Oda tarafından konu hakkında yapılan açıklamada şu görüşlere yer verildi:

"Son dönemde dile getirilen İğneada; yaklaşık 20 milyon kişinin yaşadığı ve nüfus yoğunluğunun en yüksek olduğu bölgede bulunması ve Türkiye'yi en fazla etkileyen hava kütlelerinin yolları üzerinde bulunması nedeniyle en riskli alanlardan birisi olacaktır. Her akşam hava durumunu düzenli takip eden sıradan bir vatandaş bile yağışların genellikle Balkanlar üzerinden ülkemize geldiğini bilmektedir.

Nükleer santralin kurulması düşünülen yerin dünyanın en önemli 3 longoz ormanlarından biri olduğu ve 2007 yılında 'Milli Park' olarak tescillenmesi göz ardı edilmemelidir. Bu alandaki Longoz ormanları, Güney Amerika'da bulunan Amazon ve Afrika'da bulunan Kongo subasar ormanları ile birlikte dünyanın en önemli üç subasar ormanından biridir. Bünyesinde nadir görülen kuşları, balıkları, bitkileri barındıran ve çeşitli uluslararası sözleşmeler ile korunan türleri ihtiva etmektedir.

İğneada'da meydana gelecek bir radyoaktif sızıntının İstanbul'un yanısıra nüfus yoğunluğunun çok fazla olduğu Türkiye'nin batı bölgelerini etkileyeceği görülmektedir. Tarım alanlarının, zeytinliklerin ve turizm merkezlerinin önemli ölçüde risk altında kalacağı bilinmelidir. Tüm bu nedenlerle, Enerji Bakanlığı tarafından 5-10 yıllık periyodu kapsayan ve doz hesaplamalarını da içeren daha kapsamlı bir çalışma yapılarak kamuoyuyla paylaşılmalıdır.
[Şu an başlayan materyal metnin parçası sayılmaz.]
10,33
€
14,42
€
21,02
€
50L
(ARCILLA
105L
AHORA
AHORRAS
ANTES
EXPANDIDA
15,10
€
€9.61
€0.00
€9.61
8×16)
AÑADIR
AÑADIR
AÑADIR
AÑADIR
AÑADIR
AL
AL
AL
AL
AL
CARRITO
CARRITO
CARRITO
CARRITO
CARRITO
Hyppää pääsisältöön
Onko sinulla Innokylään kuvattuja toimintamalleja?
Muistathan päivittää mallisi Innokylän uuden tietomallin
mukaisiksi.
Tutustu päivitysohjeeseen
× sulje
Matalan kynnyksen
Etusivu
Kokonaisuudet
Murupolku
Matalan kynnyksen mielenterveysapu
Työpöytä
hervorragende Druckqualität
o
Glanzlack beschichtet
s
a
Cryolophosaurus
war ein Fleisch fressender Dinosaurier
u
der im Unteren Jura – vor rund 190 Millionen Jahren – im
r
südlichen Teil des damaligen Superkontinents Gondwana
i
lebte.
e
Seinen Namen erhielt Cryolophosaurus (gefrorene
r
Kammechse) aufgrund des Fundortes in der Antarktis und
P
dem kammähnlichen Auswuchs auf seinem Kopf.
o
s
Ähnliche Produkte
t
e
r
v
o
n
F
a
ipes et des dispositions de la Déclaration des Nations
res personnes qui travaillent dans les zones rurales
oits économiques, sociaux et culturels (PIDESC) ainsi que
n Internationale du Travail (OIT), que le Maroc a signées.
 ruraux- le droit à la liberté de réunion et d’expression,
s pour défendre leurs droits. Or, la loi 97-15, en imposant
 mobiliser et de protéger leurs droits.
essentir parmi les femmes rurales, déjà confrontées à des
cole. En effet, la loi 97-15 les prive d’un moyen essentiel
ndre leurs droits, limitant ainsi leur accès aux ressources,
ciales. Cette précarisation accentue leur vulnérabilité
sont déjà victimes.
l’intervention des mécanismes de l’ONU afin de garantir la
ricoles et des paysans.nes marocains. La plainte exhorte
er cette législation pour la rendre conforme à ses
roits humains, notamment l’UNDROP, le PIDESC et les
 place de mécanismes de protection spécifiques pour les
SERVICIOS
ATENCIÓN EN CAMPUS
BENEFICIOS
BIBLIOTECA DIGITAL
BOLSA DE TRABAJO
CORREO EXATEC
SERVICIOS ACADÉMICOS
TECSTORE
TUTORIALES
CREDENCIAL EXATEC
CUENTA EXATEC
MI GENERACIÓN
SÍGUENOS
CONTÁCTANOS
Böylesine kritik bir kararda, bilimsel gerçekleri dikkate almadan çok aceleci davranan, bu konuda yıllardır görüş üreten sivil toplum örgütleri ve meslek odaları ile iletişime geçmeden halkımızın geleceğini belirsizliğe sürükleyen, iktidar gücü bile olmayan bir seçim hükümetinin böylesine riskli bir kararı alması ahlaki değildir".